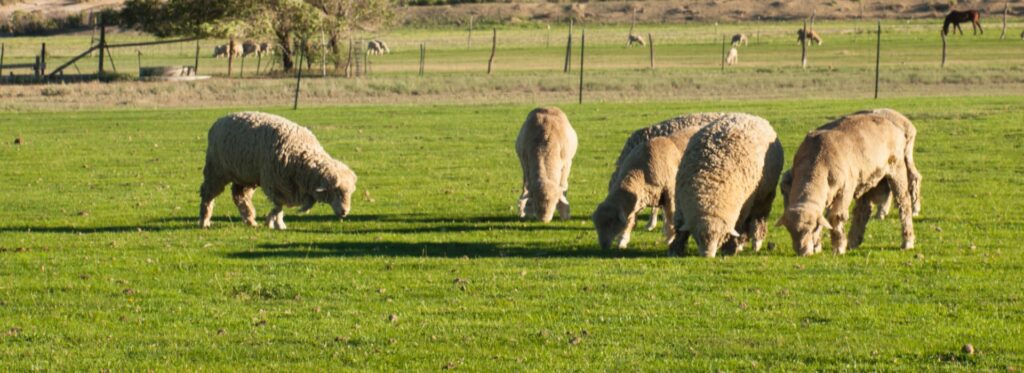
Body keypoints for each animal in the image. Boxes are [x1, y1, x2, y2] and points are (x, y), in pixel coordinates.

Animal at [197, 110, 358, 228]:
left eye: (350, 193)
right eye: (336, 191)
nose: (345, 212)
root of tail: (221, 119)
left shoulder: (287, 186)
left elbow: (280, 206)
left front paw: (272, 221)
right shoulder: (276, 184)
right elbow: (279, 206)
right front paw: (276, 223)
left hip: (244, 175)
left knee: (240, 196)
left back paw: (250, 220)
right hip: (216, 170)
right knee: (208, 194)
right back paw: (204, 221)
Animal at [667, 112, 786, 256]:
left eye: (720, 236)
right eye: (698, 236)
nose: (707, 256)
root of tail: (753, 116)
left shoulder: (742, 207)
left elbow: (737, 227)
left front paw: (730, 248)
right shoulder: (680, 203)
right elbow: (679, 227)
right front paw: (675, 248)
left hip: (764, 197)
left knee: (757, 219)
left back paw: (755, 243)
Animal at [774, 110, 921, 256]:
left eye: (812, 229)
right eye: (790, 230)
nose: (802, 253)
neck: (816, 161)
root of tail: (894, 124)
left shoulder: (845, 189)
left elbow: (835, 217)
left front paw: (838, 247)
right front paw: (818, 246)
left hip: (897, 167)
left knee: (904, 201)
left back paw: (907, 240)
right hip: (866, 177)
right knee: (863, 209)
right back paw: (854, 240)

######

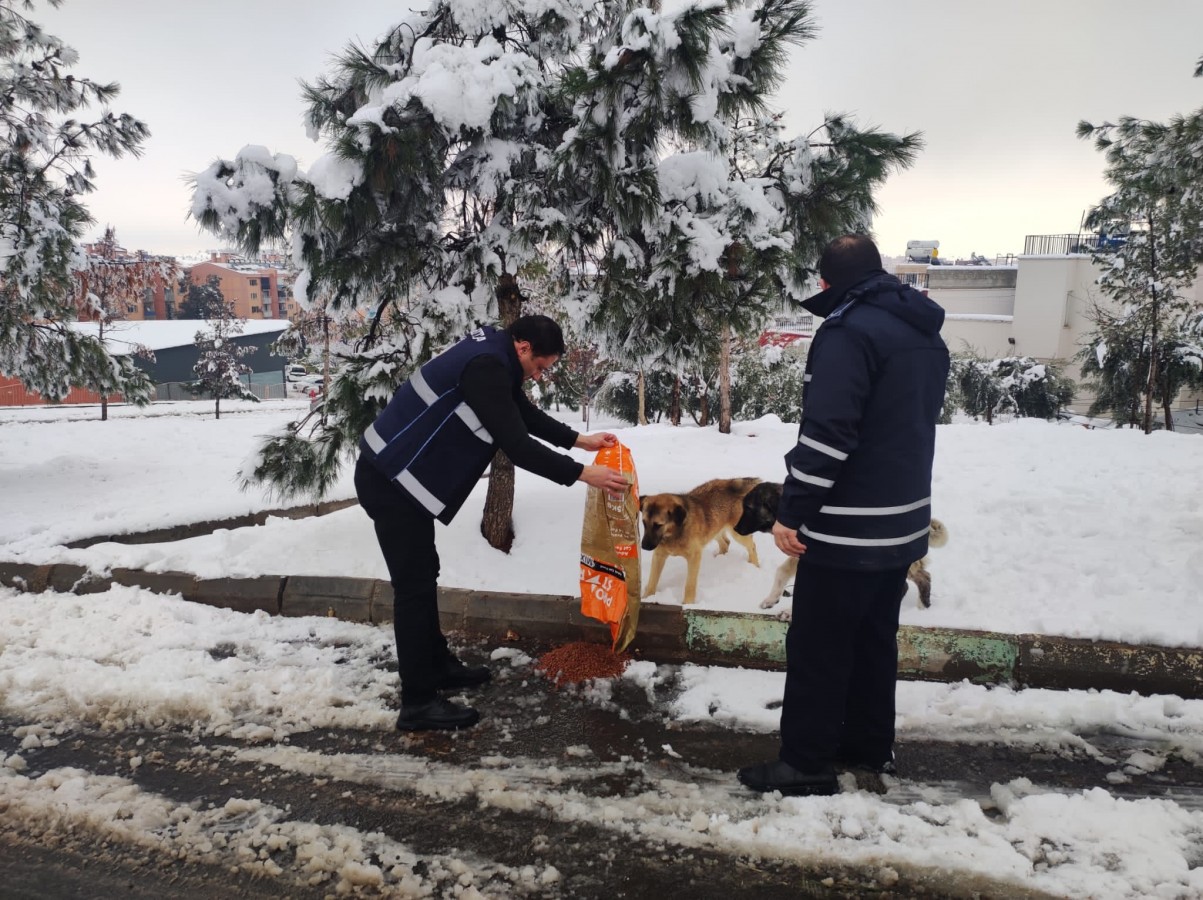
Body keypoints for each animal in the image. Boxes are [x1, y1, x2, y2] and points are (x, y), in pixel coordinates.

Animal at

######

▶ **DESCRIPTION OF THE TASK**:
In the listing above, find the line containing "left eye: (812, 229)" and the line containing "right back paw: (854, 240)". Output them and every line between, exactly, and nothing else.

▶ **EXERCISE RESULT**:
left eye: (812, 229)
right eye: (790, 230)
nose: (802, 253)
neck: (816, 161)
root of tail: (894, 124)
left shoulder: (845, 189)
left elbow: (835, 217)
left front paw: (838, 247)
right front paw: (818, 246)
left hip: (897, 167)
left knee: (904, 201)
left back paw: (907, 240)
right hip: (866, 177)
right knee: (863, 209)
right back paw: (854, 240)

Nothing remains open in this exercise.